INPUT DATA below:
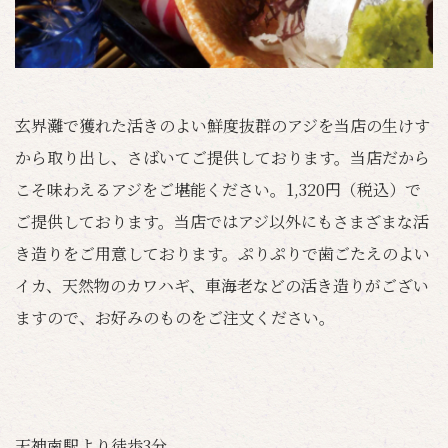
玄界灘で獲れた活きのよい鮮度抜群のアジを当店の生けす
から取り出し、さばいてご提供しております。当店だから
こそ味わえるアジをご堪能ください。1,320円（税込）で
ご提供しております。当店ではアジ以外にもさまざまな活
き造りをご用意しております。ぷりぷりで歯ごたえのよい
イカ、天然物のカワハギ、車海老などの活き造りがござい
ますので、お好みのものをご注文ください。
天神南駅より徒歩3分。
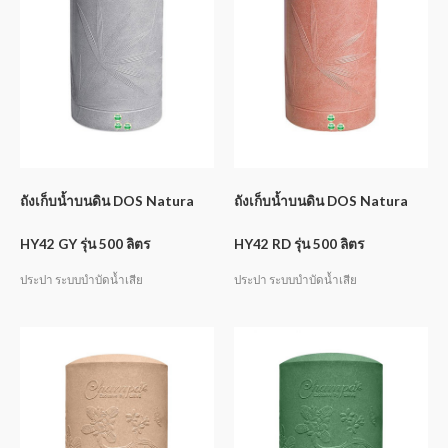
ถังเก็บน้ำบนดิน DOS Natura
ถังเก็บน้ำบนดิน DOS Natura
HY42 GY รุ่น 500 ลิตร
HY42 RD รุ่น 500 ลิตร
ประปา ระบบบำบัดน้ำเสีย
ประปา ระบบบำบัดน้ำเสีย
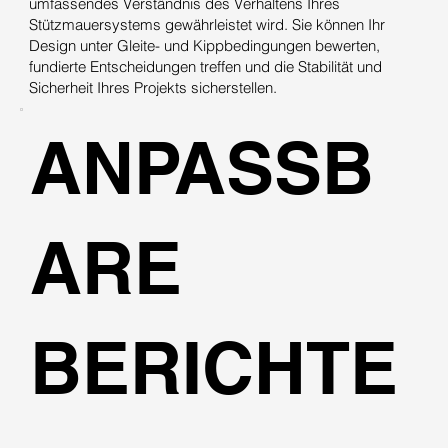
umfassendes Verständnis des Verhaltens Ihres
Stützmauersystems gewährleistet wird. Sie können Ihr
Design unter Gleite- und Kippbedingungen bewerten,
fundierte Entscheidungen treffen und die Stabilität und
Sicherheit Ihres Projekts sicherstellen.
ANPASSB
ARE
BERICHTE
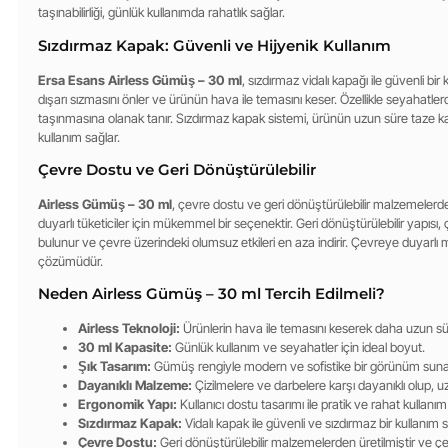
taşınabilirliği, günlük kullanımda rahatlık sağlar.
Sızdırmaz Kapak: Güvenli ve Hijyenik Kullanım
Ersa Esans Airless Gümüş – 30 ml
, sızdırmaz vidalı kapağı ile güvenli bir
dışarı sızmasını önler ve ürünün hava ile temasını keser. Özellikle seyahatler
taşınmasına olanak tanır. Sızdırmaz kapak sistemi, ürünün uzun süre taze kal
kullanım sağlar.
Çevre Dostu ve Geri Dönüştürülebilir
Airless Gümüş – 30 ml
, çevre dostu ve geri dönüştürülebilir malzemelerden 
duyarlı tüketiciler için mükemmel bir seçenektir. Geri dönüştürülebilir yapısı, 
bulunur ve çevre üzerindeki olumsuz etkileri en aza indirir. Çevreye duyarlı m
çözümüdür.
Neden Airless Gümüş – 30 ml Tercih Edilmeli?
Airless Teknoloji:
Ürünlerin hava ile temasını keserek daha uzun sür
30 ml Kapasite:
Günlük kullanım ve seyahatler için ideal boyut.
Şık Tasarım:
Gümüş rengiyle modern ve sofistike bir görünüm suna
Dayanıklı Malzeme:
Çizilmelere ve darbelere karşı dayanıklı olup, u
Ergonomik Yapı:
Kullanıcı dostu tasarımı ile pratik ve rahat kullanım
Sızdırmaz Kapak:
Vidalı kapak ile güvenli ve sızdırmaz bir kullanım 
Çevre Dostu:
Geri dönüştürülebilir malzemelerden üretilmiştir ve ç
End of INPUT DATA.
Reprint exactly, and only, the lines running from the one containing "bulunur ve çevre" through the last line of the listing above.

## OUTPUT BELOW
bulunur ve çevre üzerindeki olumsuz etkileri en aza indirir. Çevreye duyarlı m
çözümüdür.
Neden Airless Gümüş – 30 ml Tercih Edilmeli?
Airless Teknoloji:
Ürünlerin hava ile temasını keserek daha uzun sür
30 ml Kapasite:
Günlük kullanım ve seyahatler için ideal boyut.
Şık Tasarım:
Gümüş rengiyle modern ve sofistike bir görünüm suna
Dayanıklı Malzeme:
Çizilmelere ve darbelere karşı dayanıklı olup, u
Ergonomik Yapı:
Kullanıcı dostu tasarımı ile pratik ve rahat kullanım
Sızdırmaz Kapak:
Vidalı kapak ile güvenli ve sızdırmaz bir kullanım 
Çevre Dostu:
Geri dönüştürülebilir malzemelerden üretilmiştir ve ç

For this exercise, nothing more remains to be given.